They happen all the time and they're everywhere around us, but some changes are bigger than others. Some are so small that it takes 30 years before you realize that nothing is the same at all anymore and you feel the magnitude of the change. Every once in a while though you do it consciously and deliberately. Yesterday I got a new computer desk. 17 years is a long time for a 20$ block of particle board to hold together, and my old desk has been with me more reliably than almost anything else I have owned in that entire timeframe, and I had it longer than I had people in my life who I considered to be incredibly important, and that's pretty impressive. I guess, maybe I'm alone in just not considering how long furniture is with you when you don't think about it very much.
I had a lot of anxiety. My new desk had some pretty big shoes to fill and some very specific needs to meet in order to relieve my anxiety over the major alteration. I was at Ikea yesterday when I found just about the most excellent desk possible, for me, with plenty of surface space, tower shelf, room for 2 monitors in parallel, my speakers fit nicer than they ever have on any desk I've had, and a really comfortable zone for my computer chair, keyboard and mouse. And it has cupholders too. So in another 17 years my next desk will have just that much more of a barrier to replace the old one.
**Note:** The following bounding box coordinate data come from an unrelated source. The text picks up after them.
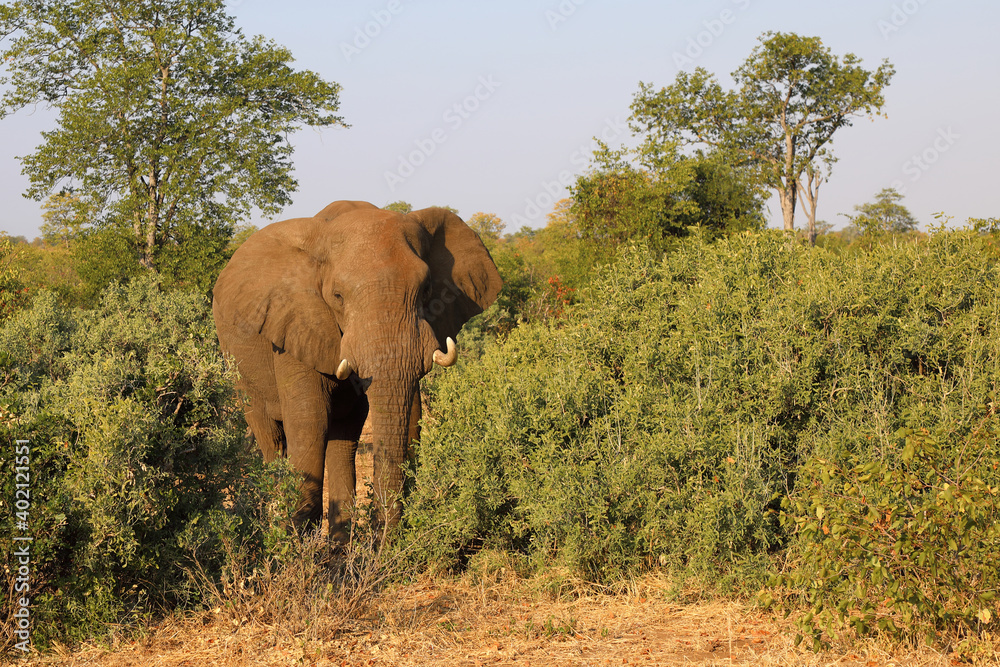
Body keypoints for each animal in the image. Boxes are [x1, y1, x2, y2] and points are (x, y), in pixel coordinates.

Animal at [212, 201, 502, 542]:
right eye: (337, 296)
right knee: (270, 436)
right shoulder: (295, 322)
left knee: (342, 435)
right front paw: (297, 547)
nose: (383, 542)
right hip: (237, 366)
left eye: (427, 288)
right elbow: (310, 421)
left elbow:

As it happens, I also had to replace my phone last week. This happens more frequently, and it's always interesting finding out the little things that you dislike about your new phone. In what ways your new phone is dumb that you took for granted, despite all the ways that it's totally better. Sort of a non equivalence of change in quality. This one separates its internal memory into 1 gig application storage and 4 gigs phone storage, but it's all internal flash, and you can move some of your applications to the phone storage, but you can't actually store anything at all on the SD card that it lets you have installed, so it's like, why even let me plug an SD card in? All fascinating. I still like this phone, though. None of the problems are dealbreakers and it was only 40$. Also, it's a cool bright red color so it feels sort of non standard, very vibrant. In addition,
Yeah. That.
You scream burn the world, but the whole world burns too easy, and you're there in the ashes afterward and you don't know what to build so you build another house of tinder and twigs and even before it's halfway done you can just feel it, that it's just temporary and there's nothing anyone can do to make this world permanent. And you hate every bit of it because it's just made from things that were meant to burn, to catch fire, to spread, and break apart. And you put so much work into it that you love it dearly.
No matter what you make your house, your world, your life out of, I know you can feel it. It was meant to burn down and fall apart because there's nothing inside it that can last but love. Love is like fire, but...
But after everything is burned the fire burns out. Nothing but wisps of smoke and whispers of heat and a fine white ash.
And why did you burn everything to begin with?
Because you were in love and it was made to burn.